Siendo ello así no es de extrañar que quienes anuncian y/o ejecutan políticas cortoplacistas obtengan algunos éxitos que casi siempre son apenas momentáneos. Tal es el caso de Trump, quien ha iniciado una guerra de tarifas aduanales con China con el fin de reducir el muy abultado déficit comercial con esa nación. El resultado ya comienza a estar a la vista del bolsillo de los estadounidenses que deben soportar los incrementos de precio de los productos chinos. Lo mismo ha hecho Trump con sus aliados políticos más estables (Europa Occidental) amenazándolos con medidas similares. La experiencia histórica es incontrastable al demostrar que esas maniobras, generalmente muy vendibles, siempre son dañinas para la economía de quien las implementa y si es un país importante para el mundo en general.
En materia política el caso de Venezuela es de librito. Un régimen que anuncia que llevará al país por el “mar de la felicidad” logra algunos éxitos mediáticos internos frente a una realidad internacional que le ha causado ya el aislamiento de casi la totalidad del mundo, con excepción de aquellos pocos pero importantes (China, Rusia) que aún ven potencial de provecho.

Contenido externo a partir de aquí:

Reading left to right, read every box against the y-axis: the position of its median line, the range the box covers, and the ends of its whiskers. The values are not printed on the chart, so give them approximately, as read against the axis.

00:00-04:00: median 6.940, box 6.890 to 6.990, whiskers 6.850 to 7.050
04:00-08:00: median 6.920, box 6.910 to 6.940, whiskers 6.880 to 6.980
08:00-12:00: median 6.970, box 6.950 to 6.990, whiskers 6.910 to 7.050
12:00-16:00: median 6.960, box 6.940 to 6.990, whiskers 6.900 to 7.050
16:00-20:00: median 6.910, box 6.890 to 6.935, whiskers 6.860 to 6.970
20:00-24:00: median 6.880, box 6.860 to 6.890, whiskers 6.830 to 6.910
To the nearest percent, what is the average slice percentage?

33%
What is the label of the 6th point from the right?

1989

Es obvio que entendemos que quien es el principal responsable de la política exterior en todos los países es el Poder Ejecutivo, pero cada día más los parlamentos –especialmente en las democracias parlamentarias– asumen mayor protagonismo y con razón en tanto que son la representación plural de los pueblos. Tal es el caso de España donde esta semana se vio con dramática claridad la hipocresía de la formación política que hoy detenta –apenas reglamentariamente– la Presidencia del gobierno (PSOE y aliados).
Ante una moción para exhortar al gobierno a extender el tratamiento de protección temporal a los exiliados venezolanos presentado por el Partido Popular con apoyo de Ciudadanos y sus aliados en el Congreso de los Diputados, el partido PSOE al que pertenece Pedro Sanchez optó por abstenerse y –como era de esperar en mercenarios de la política– el partido Podemos del señor Iglesias, fiel a sus reconocidos y confesos financistas Chávez/Maduro, naturalmente votó en contra. La iniciativa igual tuvo respaldo mayoritario y fue aprobada (176 a favor, 74 en contra y las 90 abstenciones principalmente del PSOE).

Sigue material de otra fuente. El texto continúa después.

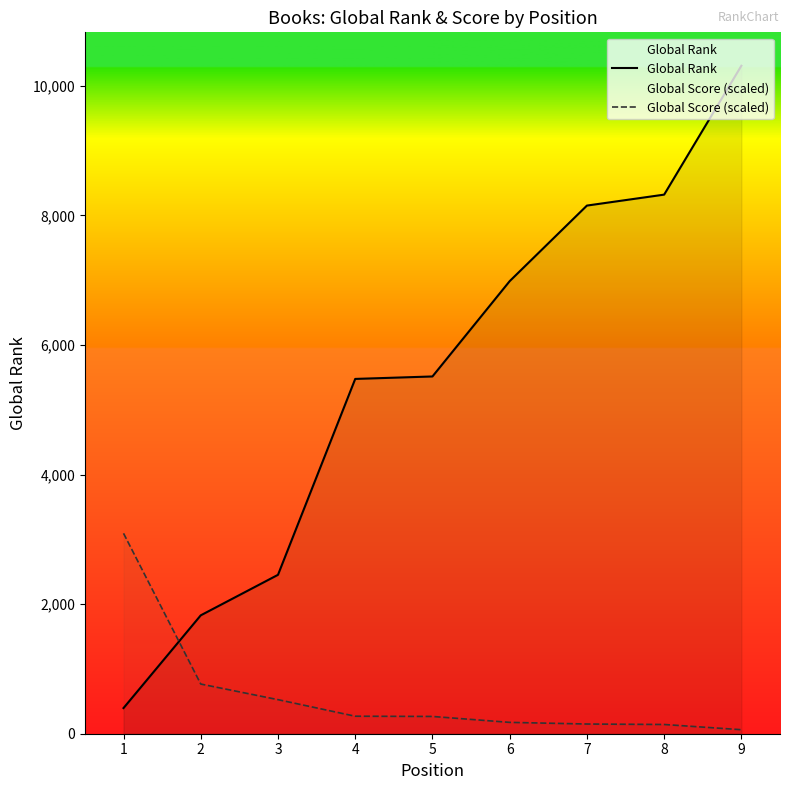

The Global Rank series shows 8150.0 at 7. True or false?

True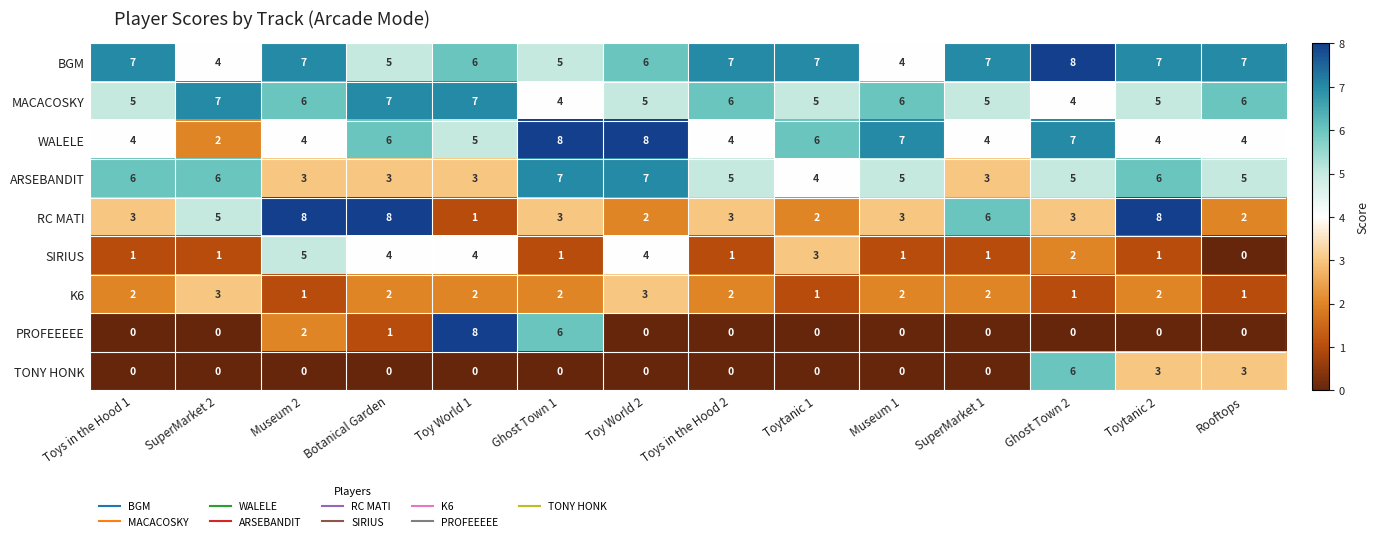

How many categories are shown in the chart?

14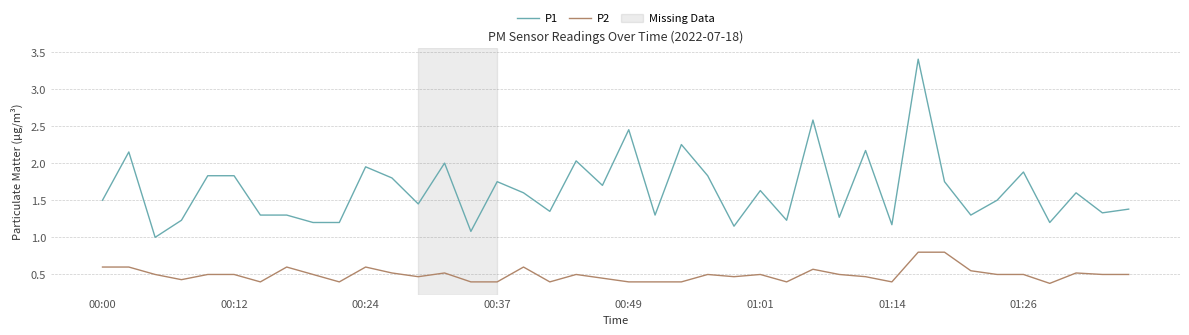

Which series has the largest total across all categories?

P1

Con el ejemplo anterior queda en evidencia que las necesidades inmediatas de política interna pueden anteponerse a los valores permanentes del Estado y del pueblo español de compromiso con la democracia, en general, y la de América Latina, en particular. Lo más probable es que como se trata tan solo de una exhortación, el señor Sanchez opte por ignorarla. (Ya hace años Rajoy también se acomodó con Chávez para asegurar un muy jugoso contrato de construcción naval).
Igual sucedió hace apenas semanas cuando el gobierno de España, representado por su canciller, Josep Borrell, presentó ante el Consejo de Ministros de la Unión Europea, en Bruselas, una iniciativa para suavizar las sanciones de ese grupo contra los violadores de derechos humanos en Venezuela. Allí estaban los delegados españoles sucumbiendo a las presiones de Podemos, que mantiene al gobierno como rehén. Al final el resultado fue que el cuerpo ratificó la política común fijada hace ya tiempo y resta por ver si España mira a largo plazo o no.
Los aliados aparecen y desaparecen según los vientos. A eso se llama “real politik”. La enseñanza es que hay que aprovecharlos mientras están, pero tener claro que las soluciones son desde adentro.